Hallo, mein Name ist Cedric und ich bin aktuell im ersten Lehrjahr meines dualen Studiums zum Bachelor of Science Informatik bei der Würth Industrie Service GmbH & Co. KG.
Zur Informatik bin ich im Jahr 2014 gekommen, als ich meine Ausbildung zum Fachinformatiker im Bereich Anwendungsentwicklung bei der Würth Industrie Service begonnen habe.
Aufgrund der positiven Erfahrungen, die ich in meinem berufsorientierten Praktikum bei dem Unternehmen sammeln konnte, beschloss ich, mich dort zu bewerben.

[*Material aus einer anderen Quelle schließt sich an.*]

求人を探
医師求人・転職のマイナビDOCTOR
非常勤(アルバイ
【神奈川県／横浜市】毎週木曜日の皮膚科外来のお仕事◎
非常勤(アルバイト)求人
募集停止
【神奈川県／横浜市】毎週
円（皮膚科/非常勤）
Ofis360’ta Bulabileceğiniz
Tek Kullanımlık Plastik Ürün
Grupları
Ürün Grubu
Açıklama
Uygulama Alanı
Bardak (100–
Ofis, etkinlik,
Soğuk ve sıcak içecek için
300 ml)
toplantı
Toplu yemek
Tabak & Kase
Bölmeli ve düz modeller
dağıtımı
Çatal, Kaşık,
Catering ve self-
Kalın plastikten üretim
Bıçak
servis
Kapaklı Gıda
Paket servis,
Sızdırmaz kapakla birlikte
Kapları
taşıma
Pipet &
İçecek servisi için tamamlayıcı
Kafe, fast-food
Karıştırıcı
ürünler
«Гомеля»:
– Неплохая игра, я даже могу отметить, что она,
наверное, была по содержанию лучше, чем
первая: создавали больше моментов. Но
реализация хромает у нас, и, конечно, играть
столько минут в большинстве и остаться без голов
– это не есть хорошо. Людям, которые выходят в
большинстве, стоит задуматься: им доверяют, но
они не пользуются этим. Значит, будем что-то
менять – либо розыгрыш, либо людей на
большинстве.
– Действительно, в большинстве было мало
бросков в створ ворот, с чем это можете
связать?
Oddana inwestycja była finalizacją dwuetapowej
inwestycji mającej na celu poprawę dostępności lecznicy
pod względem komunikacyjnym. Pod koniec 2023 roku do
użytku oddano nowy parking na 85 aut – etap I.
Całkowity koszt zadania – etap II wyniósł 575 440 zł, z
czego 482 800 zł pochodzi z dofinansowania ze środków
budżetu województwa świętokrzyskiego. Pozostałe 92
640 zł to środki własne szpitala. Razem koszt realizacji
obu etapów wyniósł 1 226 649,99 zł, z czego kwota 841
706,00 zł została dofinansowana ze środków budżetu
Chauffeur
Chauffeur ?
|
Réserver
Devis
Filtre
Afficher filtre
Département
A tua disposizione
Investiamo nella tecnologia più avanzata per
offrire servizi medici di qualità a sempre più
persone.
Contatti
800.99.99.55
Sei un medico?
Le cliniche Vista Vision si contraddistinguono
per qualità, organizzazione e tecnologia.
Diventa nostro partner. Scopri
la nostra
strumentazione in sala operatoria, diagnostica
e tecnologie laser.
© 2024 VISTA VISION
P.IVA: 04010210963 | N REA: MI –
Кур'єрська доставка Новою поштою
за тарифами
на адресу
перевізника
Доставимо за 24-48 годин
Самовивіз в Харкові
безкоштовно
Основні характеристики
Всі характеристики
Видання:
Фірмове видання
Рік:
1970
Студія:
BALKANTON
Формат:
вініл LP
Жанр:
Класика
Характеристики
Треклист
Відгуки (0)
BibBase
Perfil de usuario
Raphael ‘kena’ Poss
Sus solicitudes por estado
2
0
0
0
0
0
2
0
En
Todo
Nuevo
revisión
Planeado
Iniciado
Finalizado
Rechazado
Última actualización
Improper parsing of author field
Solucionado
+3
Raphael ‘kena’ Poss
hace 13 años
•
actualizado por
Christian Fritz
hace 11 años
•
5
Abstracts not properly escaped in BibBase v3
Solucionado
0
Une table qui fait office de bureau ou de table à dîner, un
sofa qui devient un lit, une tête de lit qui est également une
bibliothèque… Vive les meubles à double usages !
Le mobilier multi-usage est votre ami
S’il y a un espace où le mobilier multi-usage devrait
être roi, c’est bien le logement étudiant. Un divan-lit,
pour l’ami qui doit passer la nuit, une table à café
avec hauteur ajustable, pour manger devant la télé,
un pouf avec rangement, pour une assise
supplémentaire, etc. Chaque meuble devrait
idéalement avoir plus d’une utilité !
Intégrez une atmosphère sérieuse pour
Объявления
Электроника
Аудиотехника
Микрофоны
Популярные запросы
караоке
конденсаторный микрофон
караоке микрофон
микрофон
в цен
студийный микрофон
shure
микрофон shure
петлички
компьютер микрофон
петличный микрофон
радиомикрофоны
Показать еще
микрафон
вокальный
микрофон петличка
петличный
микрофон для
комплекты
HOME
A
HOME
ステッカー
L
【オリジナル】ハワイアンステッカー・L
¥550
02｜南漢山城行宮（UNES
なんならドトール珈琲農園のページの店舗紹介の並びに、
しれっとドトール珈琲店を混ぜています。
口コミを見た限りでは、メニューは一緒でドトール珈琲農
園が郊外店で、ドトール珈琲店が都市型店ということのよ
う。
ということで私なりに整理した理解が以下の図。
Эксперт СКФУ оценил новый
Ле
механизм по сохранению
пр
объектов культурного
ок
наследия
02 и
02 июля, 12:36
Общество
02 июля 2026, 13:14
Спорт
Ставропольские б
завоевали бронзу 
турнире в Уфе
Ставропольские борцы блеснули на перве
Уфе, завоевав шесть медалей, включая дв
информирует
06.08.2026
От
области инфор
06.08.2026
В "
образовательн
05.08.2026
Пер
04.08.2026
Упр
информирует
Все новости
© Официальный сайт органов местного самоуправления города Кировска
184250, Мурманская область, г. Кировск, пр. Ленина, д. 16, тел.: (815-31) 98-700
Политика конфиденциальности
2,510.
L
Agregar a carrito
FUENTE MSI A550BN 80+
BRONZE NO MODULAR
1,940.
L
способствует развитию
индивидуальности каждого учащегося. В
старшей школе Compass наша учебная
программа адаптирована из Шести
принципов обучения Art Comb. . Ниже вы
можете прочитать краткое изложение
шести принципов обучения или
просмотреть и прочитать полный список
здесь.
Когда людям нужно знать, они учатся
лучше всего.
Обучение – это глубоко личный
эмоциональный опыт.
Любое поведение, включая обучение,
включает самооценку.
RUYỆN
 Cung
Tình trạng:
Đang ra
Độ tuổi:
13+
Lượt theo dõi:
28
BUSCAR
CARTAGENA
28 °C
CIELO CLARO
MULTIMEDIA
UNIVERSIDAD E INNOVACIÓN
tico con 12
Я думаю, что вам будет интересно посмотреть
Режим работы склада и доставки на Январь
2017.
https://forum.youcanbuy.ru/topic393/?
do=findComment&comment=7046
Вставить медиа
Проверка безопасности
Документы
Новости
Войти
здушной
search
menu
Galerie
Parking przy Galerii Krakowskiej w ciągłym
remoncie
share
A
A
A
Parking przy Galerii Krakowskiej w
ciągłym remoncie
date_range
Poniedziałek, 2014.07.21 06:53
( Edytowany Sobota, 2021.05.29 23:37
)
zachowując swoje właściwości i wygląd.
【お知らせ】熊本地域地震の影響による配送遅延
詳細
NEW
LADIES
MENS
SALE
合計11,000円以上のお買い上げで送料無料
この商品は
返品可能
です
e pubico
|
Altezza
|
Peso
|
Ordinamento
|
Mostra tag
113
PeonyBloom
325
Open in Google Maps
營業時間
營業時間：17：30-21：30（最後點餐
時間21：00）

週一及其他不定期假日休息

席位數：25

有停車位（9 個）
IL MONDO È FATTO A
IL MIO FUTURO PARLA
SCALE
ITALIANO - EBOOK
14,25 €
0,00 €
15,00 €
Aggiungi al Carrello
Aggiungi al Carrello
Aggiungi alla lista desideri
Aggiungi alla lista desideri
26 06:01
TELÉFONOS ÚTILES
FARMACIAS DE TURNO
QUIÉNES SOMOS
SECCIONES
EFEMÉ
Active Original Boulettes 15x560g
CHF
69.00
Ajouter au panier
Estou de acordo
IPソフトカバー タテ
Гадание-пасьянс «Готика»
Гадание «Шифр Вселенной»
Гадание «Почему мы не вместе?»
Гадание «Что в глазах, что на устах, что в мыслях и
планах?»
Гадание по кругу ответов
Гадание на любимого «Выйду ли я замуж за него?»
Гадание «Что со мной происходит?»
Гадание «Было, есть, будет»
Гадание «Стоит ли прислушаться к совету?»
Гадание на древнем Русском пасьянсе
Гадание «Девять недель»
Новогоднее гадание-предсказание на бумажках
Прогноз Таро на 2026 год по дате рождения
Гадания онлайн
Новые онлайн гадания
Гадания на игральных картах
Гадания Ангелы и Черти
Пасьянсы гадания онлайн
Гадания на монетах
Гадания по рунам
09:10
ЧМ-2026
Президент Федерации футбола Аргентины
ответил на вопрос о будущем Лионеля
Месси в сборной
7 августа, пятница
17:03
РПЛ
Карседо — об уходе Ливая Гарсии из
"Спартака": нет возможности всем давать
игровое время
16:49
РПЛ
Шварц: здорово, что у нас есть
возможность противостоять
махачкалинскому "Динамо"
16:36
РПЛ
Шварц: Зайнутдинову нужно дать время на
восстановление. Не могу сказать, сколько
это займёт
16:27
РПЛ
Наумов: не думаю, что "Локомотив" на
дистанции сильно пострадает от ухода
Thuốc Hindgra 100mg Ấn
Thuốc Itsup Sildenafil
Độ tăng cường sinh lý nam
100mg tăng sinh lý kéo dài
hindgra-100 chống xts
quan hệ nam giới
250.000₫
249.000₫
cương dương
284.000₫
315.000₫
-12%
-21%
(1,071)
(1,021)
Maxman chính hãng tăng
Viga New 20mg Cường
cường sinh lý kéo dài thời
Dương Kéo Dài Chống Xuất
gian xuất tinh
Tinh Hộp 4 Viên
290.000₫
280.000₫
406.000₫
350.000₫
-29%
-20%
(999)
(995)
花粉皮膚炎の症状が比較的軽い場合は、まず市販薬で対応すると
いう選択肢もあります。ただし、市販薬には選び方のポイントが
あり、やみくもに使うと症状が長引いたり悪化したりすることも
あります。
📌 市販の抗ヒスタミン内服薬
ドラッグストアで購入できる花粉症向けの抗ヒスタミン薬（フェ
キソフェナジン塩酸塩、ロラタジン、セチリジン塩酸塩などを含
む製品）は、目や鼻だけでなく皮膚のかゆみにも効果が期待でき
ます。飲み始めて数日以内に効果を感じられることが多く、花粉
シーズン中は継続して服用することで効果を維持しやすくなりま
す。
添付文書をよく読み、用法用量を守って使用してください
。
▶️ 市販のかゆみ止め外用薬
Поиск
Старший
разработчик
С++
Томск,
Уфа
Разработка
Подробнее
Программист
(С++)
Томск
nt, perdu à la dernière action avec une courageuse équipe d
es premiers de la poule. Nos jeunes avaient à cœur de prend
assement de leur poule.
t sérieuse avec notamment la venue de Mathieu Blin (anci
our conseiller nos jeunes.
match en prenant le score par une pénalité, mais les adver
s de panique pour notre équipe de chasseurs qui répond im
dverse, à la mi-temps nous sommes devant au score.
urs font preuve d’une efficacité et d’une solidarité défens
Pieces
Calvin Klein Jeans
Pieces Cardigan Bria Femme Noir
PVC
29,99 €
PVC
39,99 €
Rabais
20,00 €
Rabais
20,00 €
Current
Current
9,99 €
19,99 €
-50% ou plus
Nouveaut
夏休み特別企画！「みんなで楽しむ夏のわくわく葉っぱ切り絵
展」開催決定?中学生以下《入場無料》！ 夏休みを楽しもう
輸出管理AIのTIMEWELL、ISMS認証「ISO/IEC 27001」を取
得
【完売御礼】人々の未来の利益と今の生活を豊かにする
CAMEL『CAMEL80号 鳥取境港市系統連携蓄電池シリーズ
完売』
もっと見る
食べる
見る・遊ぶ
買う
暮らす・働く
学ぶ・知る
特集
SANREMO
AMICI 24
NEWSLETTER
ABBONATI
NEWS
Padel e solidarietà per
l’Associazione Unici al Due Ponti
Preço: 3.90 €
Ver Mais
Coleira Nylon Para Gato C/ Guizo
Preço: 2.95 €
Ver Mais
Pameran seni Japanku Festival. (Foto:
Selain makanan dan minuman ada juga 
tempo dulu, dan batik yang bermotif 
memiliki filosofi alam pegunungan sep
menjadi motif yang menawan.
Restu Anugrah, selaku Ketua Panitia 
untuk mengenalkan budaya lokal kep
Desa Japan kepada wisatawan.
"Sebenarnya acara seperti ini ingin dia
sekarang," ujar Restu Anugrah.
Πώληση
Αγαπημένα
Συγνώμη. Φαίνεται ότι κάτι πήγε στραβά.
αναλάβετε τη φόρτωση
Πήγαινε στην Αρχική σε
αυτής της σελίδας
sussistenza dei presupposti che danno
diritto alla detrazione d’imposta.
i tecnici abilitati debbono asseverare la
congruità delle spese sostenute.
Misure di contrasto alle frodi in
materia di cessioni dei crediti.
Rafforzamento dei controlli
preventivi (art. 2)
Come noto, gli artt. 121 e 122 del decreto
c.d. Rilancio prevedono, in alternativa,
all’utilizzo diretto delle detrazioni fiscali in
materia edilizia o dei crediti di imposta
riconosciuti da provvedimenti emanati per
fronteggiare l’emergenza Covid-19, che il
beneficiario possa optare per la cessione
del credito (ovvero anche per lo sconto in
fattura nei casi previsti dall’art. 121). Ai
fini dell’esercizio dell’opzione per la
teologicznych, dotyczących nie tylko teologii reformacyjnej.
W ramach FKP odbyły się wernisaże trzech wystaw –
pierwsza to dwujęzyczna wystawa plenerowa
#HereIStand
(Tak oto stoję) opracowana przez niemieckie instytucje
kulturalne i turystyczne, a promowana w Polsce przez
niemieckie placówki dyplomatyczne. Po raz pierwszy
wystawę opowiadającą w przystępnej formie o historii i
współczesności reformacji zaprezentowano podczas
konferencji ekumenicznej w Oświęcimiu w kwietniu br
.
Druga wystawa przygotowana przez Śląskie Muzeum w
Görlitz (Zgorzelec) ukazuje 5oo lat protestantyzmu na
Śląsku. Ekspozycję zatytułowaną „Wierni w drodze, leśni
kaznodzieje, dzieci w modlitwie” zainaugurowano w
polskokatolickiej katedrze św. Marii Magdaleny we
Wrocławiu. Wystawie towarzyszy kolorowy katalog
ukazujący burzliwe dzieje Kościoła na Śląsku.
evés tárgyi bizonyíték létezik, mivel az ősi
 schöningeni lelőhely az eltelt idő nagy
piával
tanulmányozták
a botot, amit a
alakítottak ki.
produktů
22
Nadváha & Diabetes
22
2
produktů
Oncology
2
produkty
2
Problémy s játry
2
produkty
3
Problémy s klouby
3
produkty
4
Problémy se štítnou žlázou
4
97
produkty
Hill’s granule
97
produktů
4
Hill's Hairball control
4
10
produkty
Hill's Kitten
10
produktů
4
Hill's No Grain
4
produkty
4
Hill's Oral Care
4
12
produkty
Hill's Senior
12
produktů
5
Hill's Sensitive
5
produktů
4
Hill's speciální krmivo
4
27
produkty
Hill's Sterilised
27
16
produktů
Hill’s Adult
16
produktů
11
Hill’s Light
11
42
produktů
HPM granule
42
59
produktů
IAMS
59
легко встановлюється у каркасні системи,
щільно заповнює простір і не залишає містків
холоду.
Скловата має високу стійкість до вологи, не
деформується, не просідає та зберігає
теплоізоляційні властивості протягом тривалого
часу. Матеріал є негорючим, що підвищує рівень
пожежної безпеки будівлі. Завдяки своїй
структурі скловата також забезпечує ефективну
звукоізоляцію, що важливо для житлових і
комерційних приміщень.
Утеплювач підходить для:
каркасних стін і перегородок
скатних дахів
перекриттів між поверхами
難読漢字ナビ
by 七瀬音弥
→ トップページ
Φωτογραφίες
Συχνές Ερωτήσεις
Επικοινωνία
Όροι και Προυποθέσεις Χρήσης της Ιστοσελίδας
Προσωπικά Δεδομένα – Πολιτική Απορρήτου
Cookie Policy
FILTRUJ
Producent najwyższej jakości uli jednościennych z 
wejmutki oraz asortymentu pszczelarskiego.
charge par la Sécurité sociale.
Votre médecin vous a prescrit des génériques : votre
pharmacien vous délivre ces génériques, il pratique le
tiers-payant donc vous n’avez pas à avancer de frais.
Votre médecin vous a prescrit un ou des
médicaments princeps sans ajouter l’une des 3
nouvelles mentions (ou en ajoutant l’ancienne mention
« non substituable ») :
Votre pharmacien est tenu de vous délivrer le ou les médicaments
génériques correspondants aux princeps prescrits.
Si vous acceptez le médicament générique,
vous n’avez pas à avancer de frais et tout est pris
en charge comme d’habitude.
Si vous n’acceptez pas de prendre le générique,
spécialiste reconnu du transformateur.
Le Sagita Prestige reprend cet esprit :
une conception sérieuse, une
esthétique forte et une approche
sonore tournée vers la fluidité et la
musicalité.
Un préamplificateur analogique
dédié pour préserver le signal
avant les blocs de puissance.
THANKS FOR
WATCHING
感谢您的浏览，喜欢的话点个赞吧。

In der dreijährigen Ausbildung wurden mir von grundlegenden Konzepten der Programmierung über die Arbeit mit Datenbanken bis hin zu unternehmensspezifischem Wissen alles vermittelt. Durch den Wechsel von Theorie aus der Berufsschule und praktischen Themen im Unternehmen hat sich das Berufsbild als sehr abwechslungsreich erwiesen, weshalb ich das duale Modell auch für mein Studium gewählt habe. Hier wechsle ich seit September 2018 alle drei Monate zwischen der DHBW Stuttgart und dem Standort der Würth Industrie Service in Bad Mergentheim. Im Vergleich zur Ausbildung bietet das Studium einen tieferen Einblick in die Grundlagen der Informatik. Mathematik und Logik spielen dabei eine große Rolle.

In den Abteilungen wird man als vollwertiges Teammitglied behandelt. Man darf sich frühzeitig an Entwicklungen im produktiven Bereich beweisen. Dies fordert ein gewisses Maß an Selbstständigkeit, Motivation und Durchhaltevermögen sowie den respektvollen Umgang mit Arbeitskollegen.

Wenn man ein komplexes Problem mithilfe einer Programmiersprache löst und danach sieht, wie dieses in Millisekunden automatisiert von einem Computer abgearbeitet wird, weckt dies in mir absolute Begeisterung und Motivation auf neue Projekte.
Neben dem Berufsbild an sich gefällt mir das tolle Betriebsklima – sei es beim gemeinsamen Mittagessen im Betriebsrestaurant, bei einer Runde Tischkicker oder im Arbeitsalltag. Leistung wird individuell gefördert. Es können eigene Ideen eingebracht werden und man erhält Freiheitsgrade bei der Gestaltung und Umsetzung von Aufgaben.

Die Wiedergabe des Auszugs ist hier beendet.